Dogs & Sorrow

I’d never keep a Boxer.

You have to admit the breed has a lot of issues, medical and genetic, but my reason is that they do crawl in under your skin and curl up next to your heart, and it hurts like a special kind of hell when you know something’s going wrong, that you’re going to lose them, and you’re helpless to stop that.

It’s like watching a trainwreck start to happen, and really, really liking that train.

BJ was one such trainwreck.

Now, BJ was a lovely boxer, as many of them are, with an excess of sweetness that seemed to make the whole world shine a little bit brighter when she was around.

In my first year out of vet school, I was working with another new graduate and classmate. BJ had started fainting, and she was initially his case. As new graduates in an isolated region of Australia with no local specialists and only three months clinical experience under our belts, this was a particular clinical challenge. She was diagnosed with a ventricular arrhythmia and took a little while to get stable on her medication. She was fainting less, but was still always at risk of sudden death, especially when challenged or excited.

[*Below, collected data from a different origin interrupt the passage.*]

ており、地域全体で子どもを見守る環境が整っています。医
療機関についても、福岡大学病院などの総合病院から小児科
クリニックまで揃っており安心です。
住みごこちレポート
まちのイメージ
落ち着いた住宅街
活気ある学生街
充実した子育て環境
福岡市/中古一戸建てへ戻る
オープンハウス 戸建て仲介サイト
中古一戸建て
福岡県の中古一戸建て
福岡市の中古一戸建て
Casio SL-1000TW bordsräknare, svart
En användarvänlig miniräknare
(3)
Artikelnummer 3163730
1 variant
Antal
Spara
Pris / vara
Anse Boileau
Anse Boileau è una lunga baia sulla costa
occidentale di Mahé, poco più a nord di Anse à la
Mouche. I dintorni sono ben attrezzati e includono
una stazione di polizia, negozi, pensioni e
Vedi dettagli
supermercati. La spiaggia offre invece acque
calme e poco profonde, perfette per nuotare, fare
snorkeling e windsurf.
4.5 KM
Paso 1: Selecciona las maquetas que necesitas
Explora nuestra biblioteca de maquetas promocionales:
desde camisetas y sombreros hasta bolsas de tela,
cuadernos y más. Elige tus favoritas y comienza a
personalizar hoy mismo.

That’s not perfect, but these cases never are. She got to be a reasonably normal dog in the meantime, and always happy.

Until she grew a lump.

Most people who know Boxers know that a new lump is cause for alarm, because this breed of dog is essentially a cancer factory. So it wasn’t a surprise, but more like a predictable B grade horror movie plot, when the sample from the lump came back as a Mast Cell Tumor.

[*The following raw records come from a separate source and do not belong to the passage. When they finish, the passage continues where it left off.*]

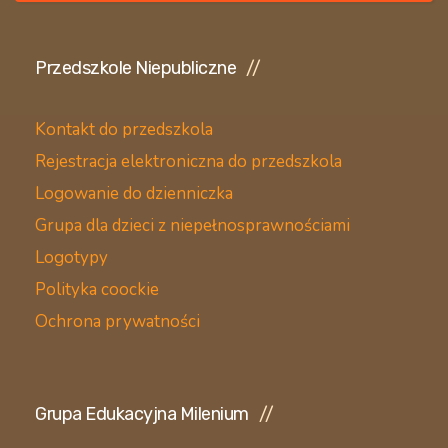
Przedszkole Niepubliczne
Kontakt do przedszkola
Rejestracja elektroniczna do przedszkola
Logowanie do dzienniczka
Grupa dla dzieci z niepełnosprawnościami
Logotypy
Polityka coockie
Ochrona prywatności
Grupa Edukacyjna Milenium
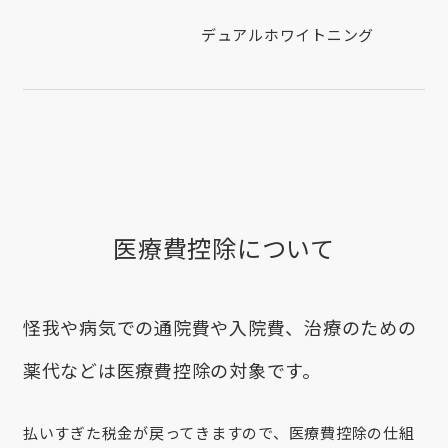
デュアルホワイトニング
医療費控除について
怪我や病気での通院費や入院費、治療のための
薬代などは医療費控除の対象です。
払いすぎた税金が戻ってきますので、医療費控除の仕組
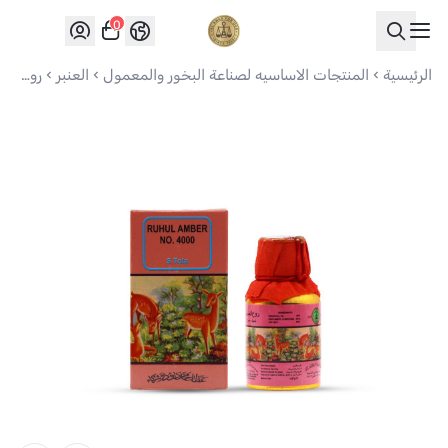
0
العواد للعود
الرئيسية
المنتجات الاساسيه لصناعة البخور والمعمول
العنبر
روح العنبر 4000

These tumors are Bad News. The most aggressive types spread quickly and have a survival time of around 4 months. The not-so-bad ones can be treated with surgery, but you have no way of knowing whether a Mast Cell Tumor is a super bad one, or a moderately bad one, unless you cut it out and send it to the lab.

But… that requires a general anaesthetic. Which means challenging a dog with a potentially fatal cardiac arrhythmia. That was going to be a scary anaesthetic, with nothing close to a guarantee of success or survival.

BJ’s owners decided not to risk it.

Which meant that it was only a matter of time, and not a particularly long time either.

I was working on-call in those days, which means once the clinic closes clients can call your mobile and you come in to see patients on a case by case basis. BJ came in this way.

It was about 10 o’clock at night, and she came in because she was vomiting blood. When I saw her, she was in shock.

Mast Cell Tumors produce lots of histamine, and one of the things they can do is induce an anaphylactic-like reaction to absolutely nothing. They also often cause stomach ulcers.

I really tried to stabilize BJ. Not so much because I wanted her to live- I mean I did, but I loved this dog and I didn’t want to be the one who had to put her to sleep.

And this wasn’t even my dog. I can’t imagine how wrecked I would have been if she was.